A7.3 As data on some individual stations that belong to larger radio groups is not available, Ofcom has used a combination of aggregate radio group data and
individual radio station data (where radio group data was not available as well as for independent radio stations).97 For those radio groups that undertake radio as well as other activities (e.g.
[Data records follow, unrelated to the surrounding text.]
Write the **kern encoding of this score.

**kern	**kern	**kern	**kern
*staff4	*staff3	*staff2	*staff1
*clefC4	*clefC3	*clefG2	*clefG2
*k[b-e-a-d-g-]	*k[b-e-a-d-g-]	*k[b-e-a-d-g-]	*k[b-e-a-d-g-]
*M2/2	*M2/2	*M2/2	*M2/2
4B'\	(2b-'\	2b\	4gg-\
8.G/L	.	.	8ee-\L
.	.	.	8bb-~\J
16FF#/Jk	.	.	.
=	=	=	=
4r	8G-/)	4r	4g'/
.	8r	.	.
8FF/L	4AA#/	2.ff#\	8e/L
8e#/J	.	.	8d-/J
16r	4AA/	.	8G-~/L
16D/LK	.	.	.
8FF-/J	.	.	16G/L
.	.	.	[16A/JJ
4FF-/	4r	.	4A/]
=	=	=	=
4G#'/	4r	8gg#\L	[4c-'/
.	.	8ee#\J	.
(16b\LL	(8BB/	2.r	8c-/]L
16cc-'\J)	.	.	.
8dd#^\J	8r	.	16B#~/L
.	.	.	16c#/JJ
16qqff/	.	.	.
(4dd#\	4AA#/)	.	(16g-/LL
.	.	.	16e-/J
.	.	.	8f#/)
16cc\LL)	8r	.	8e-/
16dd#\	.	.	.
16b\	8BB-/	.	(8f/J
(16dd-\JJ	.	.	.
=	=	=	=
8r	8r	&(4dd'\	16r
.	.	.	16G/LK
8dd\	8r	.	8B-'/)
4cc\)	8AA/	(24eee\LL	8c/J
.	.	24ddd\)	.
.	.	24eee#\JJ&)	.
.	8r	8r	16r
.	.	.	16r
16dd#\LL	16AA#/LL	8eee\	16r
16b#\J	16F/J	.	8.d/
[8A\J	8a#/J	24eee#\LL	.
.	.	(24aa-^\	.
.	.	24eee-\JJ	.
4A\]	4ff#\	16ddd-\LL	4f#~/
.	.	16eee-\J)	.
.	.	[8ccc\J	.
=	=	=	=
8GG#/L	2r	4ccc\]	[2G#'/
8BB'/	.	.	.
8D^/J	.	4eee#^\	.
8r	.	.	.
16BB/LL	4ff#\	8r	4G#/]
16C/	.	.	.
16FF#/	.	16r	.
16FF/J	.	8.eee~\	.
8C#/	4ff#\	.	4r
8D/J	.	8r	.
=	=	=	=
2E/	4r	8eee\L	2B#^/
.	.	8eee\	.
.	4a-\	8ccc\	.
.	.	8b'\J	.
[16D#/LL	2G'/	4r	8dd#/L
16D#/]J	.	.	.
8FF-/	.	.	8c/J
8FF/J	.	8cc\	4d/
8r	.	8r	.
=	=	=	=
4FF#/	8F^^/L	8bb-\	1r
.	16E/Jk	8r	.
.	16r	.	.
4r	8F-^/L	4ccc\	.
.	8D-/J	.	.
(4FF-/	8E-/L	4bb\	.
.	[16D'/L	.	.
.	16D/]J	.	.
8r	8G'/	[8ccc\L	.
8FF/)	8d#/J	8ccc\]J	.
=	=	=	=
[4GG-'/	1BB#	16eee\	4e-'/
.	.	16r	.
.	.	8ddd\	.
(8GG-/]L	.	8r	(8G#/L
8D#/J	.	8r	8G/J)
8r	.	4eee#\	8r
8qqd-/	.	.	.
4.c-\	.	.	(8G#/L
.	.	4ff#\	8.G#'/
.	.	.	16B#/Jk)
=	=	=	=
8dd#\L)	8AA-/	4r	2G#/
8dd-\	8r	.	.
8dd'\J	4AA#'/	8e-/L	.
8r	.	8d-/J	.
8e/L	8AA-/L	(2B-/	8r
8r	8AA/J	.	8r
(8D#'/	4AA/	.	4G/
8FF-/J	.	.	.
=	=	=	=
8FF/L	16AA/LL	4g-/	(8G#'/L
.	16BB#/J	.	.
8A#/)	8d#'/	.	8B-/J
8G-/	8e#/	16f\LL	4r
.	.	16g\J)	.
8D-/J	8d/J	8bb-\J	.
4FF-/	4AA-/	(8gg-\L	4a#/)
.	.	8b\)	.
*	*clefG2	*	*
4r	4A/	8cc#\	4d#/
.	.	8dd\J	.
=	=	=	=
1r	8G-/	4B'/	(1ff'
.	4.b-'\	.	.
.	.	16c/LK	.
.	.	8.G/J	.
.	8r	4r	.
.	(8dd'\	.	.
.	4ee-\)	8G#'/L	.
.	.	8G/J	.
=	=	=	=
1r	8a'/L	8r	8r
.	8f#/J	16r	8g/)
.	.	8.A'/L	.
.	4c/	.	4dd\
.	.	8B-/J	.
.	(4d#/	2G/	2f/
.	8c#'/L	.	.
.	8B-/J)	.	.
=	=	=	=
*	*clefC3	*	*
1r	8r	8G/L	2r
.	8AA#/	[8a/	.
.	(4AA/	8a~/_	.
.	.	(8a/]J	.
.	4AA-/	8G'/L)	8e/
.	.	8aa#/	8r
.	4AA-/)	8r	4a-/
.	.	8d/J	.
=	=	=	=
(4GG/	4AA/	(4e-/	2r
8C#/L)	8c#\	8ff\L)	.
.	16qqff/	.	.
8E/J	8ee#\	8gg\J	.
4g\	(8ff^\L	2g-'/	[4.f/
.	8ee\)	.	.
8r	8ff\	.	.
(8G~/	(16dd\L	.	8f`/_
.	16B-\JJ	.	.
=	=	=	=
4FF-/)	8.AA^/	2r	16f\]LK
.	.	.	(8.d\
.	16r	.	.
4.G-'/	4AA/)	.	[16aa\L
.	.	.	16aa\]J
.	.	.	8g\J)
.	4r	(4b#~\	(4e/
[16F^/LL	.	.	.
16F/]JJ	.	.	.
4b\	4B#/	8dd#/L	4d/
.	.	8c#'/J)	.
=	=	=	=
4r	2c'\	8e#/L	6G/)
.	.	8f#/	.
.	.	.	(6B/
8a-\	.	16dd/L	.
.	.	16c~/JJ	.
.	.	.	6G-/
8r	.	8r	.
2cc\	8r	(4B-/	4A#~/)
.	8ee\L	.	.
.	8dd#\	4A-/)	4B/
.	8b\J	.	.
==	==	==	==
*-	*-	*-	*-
Emap), the operating profit and turnover figures used are the split relating to radio activities only. Ofcom has sought to gather data for the financial period April 2004 – March 2005 for as many radio stations/radio groups as possible. For those radio stations/radio groups for which data for this period was not available, Ofcom has collected the data for the closest available year end to that financial period98.
A7.4 Data on the profitability of individual lines of business (e.g. direct radio advertising only) is not currently available.99 Hence for this high level profitability analysis Ofcom has used aggregate profit data (i.e. aggregate profit earned as a result of all radio activities, including direct as well as indirect advertising, sponsorship, promotions, advertisement production, etc). Ofcom’s analysis is therefore based on the
assumption that direct radio advertising is not more profitable than other radio activities (e.g. indirect radio advertising, sponsorship, etc).
A7.5 Ofcom has calculated an average ROS for the industry. As different radio
stations/radio groups have different size (i.e. some represent a larger proportion of the direct radio advertising market than others), Ofcom has weighted each radio station/radio group profit measure by their share of total direct (or local) radio advertising turnover in its sample. If for the same number of impacts/slots one radio station charges higher prices for direct advertising than another then by weighting by its share of total direct radio advertising turnover its profit measure is given a higher weight.
A7.6 Ofcom has first calculated the industry profitability under a base case, and
subsequently performed a number of sensitivities to test the robustness of the base case to alternative assumptions.
97
For 24 radio stations neither Group nor individual radio station data was available, so those stations are excluded from the analysis. We have also excluded other stations where data was incomplete.
98
The dataset contains operating profit and turnover data with financial year ends ranging from December 2002 to September 2005.
99
Calculating the profitability of individual lines of business (e.g. local radio advertising) typically requires complex allocations of those costs that are common across the different lines of business, as well as identifying what costs can be directly attributed to the different radio activities.